The image, which took a couple of days to flesh out, is already a hit with his two children. And as a 30-year-old, Kirilenko believes he is entitled to his personal freedom.

"If I feel like I want [a tattoo], I get one," Kirilenko said. "It's really strange that it gets so much attention. … Ninety-nine percent of players have tattoos."

He added: "I didn't do it for the people."

At least one person respects Kirilenko's support for the arts. Jazz teammate C.J. Miles — also known for his own unique style — at first didn't believe the photos that he saw of the new Kirilenko. But when proof was provided, all Miles could do was nod and smile.

"If you think of AK, him getting a tattoo — like, if he did get one, I didn't think that'd be the one he would get," Miles said. "So, I mean, it's cool. … He did it — to the extreme."

Notes • Miles hasn't heard anything new about the Jazz picking up his team option for 2011-12.

"I'm just starting to get into my groove and get ready for next season," said Miles, who hosted a barbecue for contest winners Tuesday night at EnergySolutions Arena. Miles dealt with soreness in his left knee after the end of the 2010-11 campaign, but the pain has subsided. … Utah center Mehmet Okur has returned to Turkey and continues to make progress during his rehabilitation. Meanwhile, the Jazz's Paul Millsap, Gordon Hayward and Derrick Favors have started offseason workouts. … Utah coach Tyrone Corbin is still going through the initial stage of searching for new assistants to add to his staff.
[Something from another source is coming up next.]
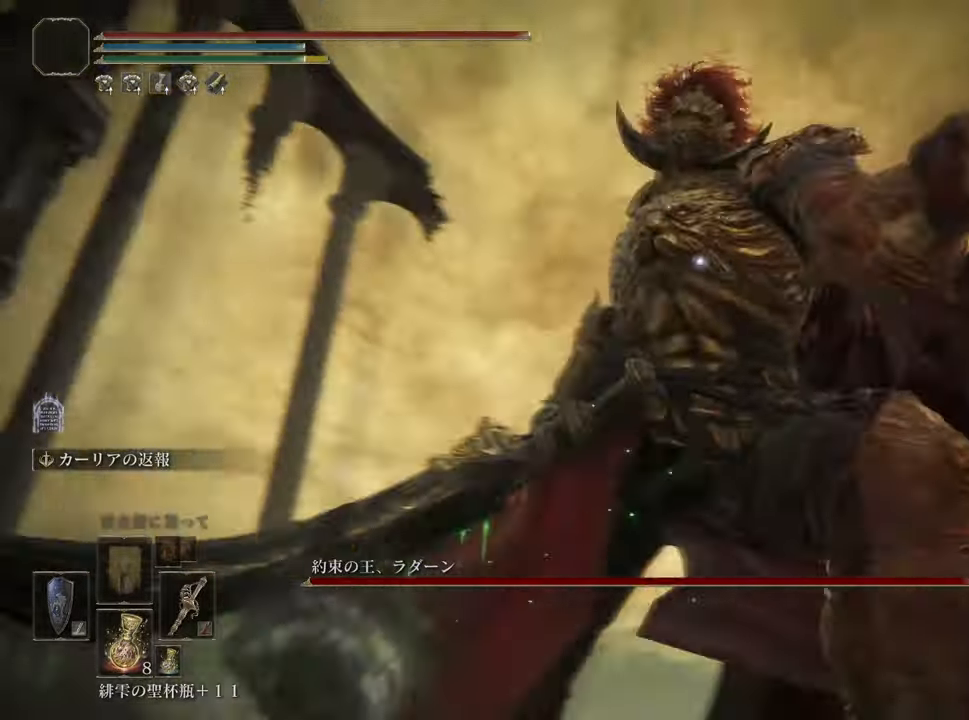
{"buttons": ["L2"], "left_stick": "right", "right_stick": "center", "events": [[434, "L2", "down"]]}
Assistants Scott Layden and Jeff Hornacek are expected to return.

bsmith@sltrib.comTwitter: @tribjazz —

Ever the diplomat

Andrei Kirilenko, responding to negative comments recently made by Utah CEO Greg Miller about his frailty and reluctance to play through injuries: "I'm not paying attention to that." —

An eye on the playoffs

Like every devoted NBA fan, Andrei Kirilenko has been glued to the TV during the playoffs.

While Utah has been forced to sit out the postseason for the first time since 2006, Kirilenko has been fascinated by the high level of play.

Two series have caught his eye: Dallas' sweep of the Los Angeles Lakers and Memphis' ongoing battle with Oklahoma City. Kirilenko on the Lakers' unexpected early fall: "I think it's very interesting. Everyone really put everything on the Lakers. I think the Lakers have had their time. But, obviously, Dallas played well. They were better."